Let me give you a sense of just what our liaison looks like on this end. Ever since Albion was … destroyed? Transformed? Irrevocably shat upon? I don’t know what the right term is here. Anyway, La Quarantaine has been a haphazard process, but very recently an official commission has been established, with a name and stationary and everything, definitely making it more official and if we’re lucky also making it a little more effective. It is La Commission d’EnquĂȘte de l’Albion. Among its many official acts was summoning me home from my vacations (technically “studies” but let’s be frank here) in order to serve my country in an administrative capacity.

As I’m sure you can imagine there are a thousand opinions around here over what do about the Albion situation. With your own country still recovering from the ravages of Blood War (and speaking of that, let me just state that I was not of military age then, so had nothing to do with it, no hard feelings I hope), Albion completely off the map (hopefully not literally but it’s not as if anyone has been able to check for sure), Hispania busy with its own internal strife, and New Columbia content to keep this mess at ocean’s length, Gallia finds itself in an odd position of power and influence. Smaller nations now look to us for leadership and guidance! Frankly I’m not sure we’re up to the task. But so it goes.

As you so aptly put it, a wall has two sides, and at La Commission, there’s Faction A, which consists of people who want to keep that wall very high and very firm in order to keep the Continent safe. (You used the word “lycanthropy,” which either means that you believe all the crazy stories floating around, or that you know something I don’t.) Then we have Faction B, which consists of people who want to keep the wall porous enough to get people to and from Albion. Faction B is a strange alliance of scholars and humanitarians with the hyper-aggressive types. I heard one general at a meeting yesterday use the phrase “annex them for their own good.” You get the idea. (Of course, for the moment the storms in the Channel preclude anyone getting through, but believe me when I say there are a lot of people here working on that problem.)

And moi? You’re not going to like this part, especially because, given all the materials that you have sent me, it’s evident that you have received some assurances as to my education and expertise that were probably … exaggerated, to say the least. I’m afraid the truth of the matter is that, for reasons of family prestige, and in order to keep herself well-informed as to the internal workings of La Commission, Maman arranged to get me this assignment. Her main instruction was “Do not embarrass yourself, or me,” but she used much more colorful language that does not translate well.

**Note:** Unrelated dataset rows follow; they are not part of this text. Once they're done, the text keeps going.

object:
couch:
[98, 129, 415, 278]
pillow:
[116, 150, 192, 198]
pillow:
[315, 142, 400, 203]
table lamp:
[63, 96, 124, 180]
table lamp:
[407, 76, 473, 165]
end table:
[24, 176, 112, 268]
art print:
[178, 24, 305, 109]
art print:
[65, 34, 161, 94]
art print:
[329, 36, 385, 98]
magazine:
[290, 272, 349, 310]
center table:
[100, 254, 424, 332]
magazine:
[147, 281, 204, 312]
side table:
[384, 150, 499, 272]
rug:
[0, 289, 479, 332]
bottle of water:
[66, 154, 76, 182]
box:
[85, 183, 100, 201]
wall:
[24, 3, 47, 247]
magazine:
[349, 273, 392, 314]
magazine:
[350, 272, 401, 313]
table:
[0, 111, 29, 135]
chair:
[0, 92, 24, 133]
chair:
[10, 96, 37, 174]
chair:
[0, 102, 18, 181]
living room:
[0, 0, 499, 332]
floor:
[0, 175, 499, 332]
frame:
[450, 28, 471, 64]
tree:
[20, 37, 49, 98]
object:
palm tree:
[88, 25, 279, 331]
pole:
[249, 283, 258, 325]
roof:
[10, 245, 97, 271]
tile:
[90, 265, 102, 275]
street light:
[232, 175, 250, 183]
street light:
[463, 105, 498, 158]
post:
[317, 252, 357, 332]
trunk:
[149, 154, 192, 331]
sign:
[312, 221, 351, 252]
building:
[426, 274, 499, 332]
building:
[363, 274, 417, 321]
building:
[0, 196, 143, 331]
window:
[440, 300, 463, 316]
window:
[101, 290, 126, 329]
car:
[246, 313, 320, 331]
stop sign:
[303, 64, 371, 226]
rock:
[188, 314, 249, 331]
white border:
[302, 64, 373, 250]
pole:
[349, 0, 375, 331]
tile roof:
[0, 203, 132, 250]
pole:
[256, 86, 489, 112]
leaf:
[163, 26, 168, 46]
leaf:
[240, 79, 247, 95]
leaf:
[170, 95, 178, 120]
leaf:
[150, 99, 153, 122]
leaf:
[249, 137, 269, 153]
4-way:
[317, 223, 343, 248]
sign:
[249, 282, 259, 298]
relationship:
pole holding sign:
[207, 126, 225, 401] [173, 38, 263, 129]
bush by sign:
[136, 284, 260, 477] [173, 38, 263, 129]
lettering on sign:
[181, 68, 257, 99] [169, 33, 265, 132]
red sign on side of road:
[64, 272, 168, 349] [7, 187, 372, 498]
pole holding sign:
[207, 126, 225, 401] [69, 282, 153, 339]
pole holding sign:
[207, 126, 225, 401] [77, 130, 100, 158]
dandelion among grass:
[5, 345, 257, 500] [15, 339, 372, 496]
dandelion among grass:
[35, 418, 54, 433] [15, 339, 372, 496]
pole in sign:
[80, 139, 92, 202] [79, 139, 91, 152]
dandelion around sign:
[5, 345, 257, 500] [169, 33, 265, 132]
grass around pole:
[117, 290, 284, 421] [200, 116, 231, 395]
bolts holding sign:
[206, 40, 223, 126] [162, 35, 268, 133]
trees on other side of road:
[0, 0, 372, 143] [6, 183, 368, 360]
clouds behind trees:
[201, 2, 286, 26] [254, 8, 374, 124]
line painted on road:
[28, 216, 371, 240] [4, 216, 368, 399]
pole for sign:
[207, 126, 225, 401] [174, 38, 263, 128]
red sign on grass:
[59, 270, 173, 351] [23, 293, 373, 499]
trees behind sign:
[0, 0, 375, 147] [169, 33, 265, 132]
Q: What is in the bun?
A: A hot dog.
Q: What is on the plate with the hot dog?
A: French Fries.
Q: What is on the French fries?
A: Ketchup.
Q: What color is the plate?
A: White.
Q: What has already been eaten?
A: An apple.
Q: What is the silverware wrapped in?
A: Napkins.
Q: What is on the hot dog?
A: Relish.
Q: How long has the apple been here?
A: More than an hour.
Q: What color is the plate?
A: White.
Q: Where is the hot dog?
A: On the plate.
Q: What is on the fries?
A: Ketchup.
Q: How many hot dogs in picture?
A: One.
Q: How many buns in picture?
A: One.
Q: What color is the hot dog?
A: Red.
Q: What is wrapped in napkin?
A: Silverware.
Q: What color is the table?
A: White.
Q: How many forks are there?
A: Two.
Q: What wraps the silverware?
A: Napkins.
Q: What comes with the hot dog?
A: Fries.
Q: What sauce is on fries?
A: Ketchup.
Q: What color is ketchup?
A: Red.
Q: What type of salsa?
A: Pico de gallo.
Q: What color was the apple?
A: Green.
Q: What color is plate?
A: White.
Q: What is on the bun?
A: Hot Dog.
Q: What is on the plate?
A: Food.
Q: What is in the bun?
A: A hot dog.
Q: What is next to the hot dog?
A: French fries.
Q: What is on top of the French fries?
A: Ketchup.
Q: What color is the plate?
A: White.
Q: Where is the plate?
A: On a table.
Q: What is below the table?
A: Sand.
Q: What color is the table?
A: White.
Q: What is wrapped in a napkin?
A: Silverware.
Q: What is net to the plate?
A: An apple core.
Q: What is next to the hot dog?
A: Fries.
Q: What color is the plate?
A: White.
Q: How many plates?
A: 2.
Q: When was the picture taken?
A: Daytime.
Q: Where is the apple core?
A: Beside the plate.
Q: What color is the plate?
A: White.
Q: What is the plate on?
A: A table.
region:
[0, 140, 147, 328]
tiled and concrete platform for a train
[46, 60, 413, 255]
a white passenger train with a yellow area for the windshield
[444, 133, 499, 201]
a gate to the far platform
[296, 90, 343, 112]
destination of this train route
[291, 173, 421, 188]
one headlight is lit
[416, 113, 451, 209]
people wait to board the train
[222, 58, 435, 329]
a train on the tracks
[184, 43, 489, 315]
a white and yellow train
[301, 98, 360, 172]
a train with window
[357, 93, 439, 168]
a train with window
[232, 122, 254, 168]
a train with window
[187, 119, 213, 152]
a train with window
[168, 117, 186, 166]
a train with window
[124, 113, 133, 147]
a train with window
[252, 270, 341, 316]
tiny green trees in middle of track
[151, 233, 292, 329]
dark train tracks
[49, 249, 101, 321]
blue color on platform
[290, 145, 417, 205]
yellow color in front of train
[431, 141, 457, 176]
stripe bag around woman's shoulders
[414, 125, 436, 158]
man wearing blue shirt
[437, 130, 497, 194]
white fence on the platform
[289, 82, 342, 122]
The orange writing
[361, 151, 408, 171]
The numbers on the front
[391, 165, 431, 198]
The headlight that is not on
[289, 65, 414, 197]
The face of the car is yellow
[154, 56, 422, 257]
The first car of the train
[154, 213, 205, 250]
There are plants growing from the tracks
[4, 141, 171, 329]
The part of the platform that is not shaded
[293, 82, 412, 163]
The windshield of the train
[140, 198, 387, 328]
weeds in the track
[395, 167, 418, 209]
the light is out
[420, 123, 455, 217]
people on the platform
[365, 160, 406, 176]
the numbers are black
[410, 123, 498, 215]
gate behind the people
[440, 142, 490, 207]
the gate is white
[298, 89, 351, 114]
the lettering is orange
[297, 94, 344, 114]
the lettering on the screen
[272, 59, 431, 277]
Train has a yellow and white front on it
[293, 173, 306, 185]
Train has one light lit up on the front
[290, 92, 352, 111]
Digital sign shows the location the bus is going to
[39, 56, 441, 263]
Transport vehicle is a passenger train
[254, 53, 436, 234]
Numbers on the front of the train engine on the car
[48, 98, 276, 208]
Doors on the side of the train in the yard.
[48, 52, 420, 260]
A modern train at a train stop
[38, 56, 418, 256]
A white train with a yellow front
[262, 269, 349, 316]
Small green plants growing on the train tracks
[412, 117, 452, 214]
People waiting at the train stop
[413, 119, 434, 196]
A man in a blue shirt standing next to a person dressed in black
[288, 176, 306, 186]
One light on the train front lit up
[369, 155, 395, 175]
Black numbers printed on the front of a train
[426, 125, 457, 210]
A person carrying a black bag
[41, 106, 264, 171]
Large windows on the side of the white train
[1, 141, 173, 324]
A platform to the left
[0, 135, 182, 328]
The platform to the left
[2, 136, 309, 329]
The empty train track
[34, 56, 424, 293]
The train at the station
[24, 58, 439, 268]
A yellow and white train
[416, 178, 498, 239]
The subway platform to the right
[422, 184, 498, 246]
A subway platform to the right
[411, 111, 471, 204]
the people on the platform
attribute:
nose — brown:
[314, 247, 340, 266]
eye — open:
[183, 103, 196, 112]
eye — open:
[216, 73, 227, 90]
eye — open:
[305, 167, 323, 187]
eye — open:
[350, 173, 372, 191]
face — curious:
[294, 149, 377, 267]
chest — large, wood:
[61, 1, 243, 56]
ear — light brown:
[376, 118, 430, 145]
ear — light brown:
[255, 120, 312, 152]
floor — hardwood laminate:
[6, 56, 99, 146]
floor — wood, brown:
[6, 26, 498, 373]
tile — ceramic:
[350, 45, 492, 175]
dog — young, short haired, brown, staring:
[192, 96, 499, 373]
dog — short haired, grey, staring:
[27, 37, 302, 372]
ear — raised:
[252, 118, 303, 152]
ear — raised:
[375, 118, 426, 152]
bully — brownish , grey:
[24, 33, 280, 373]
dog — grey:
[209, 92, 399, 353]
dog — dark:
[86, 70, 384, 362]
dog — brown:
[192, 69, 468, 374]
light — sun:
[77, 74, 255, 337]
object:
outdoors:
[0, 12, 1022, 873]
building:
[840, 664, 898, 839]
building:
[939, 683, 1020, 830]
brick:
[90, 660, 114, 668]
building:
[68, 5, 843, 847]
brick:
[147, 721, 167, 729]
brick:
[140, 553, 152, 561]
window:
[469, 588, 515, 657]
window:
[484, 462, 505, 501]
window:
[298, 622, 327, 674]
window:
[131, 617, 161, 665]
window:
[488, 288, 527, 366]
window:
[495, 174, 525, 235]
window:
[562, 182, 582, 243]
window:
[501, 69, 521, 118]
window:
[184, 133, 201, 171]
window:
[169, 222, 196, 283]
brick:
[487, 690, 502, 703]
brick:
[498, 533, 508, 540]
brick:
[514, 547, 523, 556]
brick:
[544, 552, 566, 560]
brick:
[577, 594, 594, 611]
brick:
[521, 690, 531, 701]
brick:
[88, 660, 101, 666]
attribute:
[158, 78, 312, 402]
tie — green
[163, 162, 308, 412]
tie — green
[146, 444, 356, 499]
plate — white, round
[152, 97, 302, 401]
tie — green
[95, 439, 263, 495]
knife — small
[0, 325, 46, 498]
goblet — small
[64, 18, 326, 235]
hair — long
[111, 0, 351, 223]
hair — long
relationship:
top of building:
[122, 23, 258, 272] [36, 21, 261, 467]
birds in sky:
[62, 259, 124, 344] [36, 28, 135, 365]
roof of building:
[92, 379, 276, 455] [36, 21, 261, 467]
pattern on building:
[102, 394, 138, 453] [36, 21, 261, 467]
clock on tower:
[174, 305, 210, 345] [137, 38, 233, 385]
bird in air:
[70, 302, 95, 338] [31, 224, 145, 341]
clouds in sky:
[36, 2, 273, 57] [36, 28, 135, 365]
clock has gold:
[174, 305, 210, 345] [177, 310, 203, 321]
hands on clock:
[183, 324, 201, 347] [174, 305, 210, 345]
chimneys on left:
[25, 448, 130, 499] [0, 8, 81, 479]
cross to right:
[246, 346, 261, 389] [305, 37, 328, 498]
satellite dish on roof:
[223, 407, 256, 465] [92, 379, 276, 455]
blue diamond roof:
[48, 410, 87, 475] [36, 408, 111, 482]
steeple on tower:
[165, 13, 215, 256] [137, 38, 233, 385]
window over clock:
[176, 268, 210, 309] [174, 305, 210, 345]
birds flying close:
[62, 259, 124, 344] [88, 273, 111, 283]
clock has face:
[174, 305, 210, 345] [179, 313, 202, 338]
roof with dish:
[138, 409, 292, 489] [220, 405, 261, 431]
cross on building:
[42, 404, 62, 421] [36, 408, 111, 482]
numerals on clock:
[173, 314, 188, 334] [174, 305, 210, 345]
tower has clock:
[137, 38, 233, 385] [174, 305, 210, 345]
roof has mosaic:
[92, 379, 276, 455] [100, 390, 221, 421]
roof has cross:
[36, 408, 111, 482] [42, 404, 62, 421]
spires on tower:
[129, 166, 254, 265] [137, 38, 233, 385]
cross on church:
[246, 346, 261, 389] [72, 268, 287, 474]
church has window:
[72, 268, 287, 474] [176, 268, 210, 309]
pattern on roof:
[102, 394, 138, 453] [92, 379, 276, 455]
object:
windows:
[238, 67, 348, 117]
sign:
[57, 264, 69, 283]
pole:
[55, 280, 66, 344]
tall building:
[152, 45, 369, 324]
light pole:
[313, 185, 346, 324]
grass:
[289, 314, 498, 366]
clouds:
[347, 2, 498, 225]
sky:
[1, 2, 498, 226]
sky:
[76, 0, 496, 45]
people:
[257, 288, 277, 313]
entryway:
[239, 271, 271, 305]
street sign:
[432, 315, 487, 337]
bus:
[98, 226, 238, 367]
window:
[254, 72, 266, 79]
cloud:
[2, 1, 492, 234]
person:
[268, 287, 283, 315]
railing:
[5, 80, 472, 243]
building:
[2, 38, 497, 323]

You’re probably thinking now that corresponding with me will be a colossal waste of time. And maybe you’re right; I certainly wouldn’t blame you if this was our last contact. The only reason I do not say that I am “out of my depth” is that I look around and see plenty of other people just as ill-equipped to deal with the Albion problem as I am.

But if you do decide to write back, it will be because of this: I want to help you. I didn’t think I would, but you wrote, “ … there are those of us who believe that Albion’s condition is only temporary. We believe that the reversal can even be accelerated.” And I want that … I need that … to be true. For my own reasons. It is the one thing no one at La Commission seems to be saying.

So, as to all of these rubbings from historical sites you have given me. I hung them on the wall at a salon I hosted last weekend, and they were very popular. Perhaps we have started a fashionable new trend! But in all seriousness, my position as an official of La Commission gives me a lot of freedom, so I am hopeful that I can find out what you need. I will see if I can find someone who can translate the strange symbols, but any direction you can give would be most welcome. I will also read up on our own reports of contacts and near-contacts with Albionese since the Event and hope to be much better-informed on all these matters in short order.

As for prying eyes reading our letters … I will say that thanks to my family connections I am reasonably sure that mine will reach the diplomatic pouch unexamined, but how things go on your end is another matter. It is best to assume these are being read by someone, as you said. But I have never been one to hold my tongue, and have no plans to start now.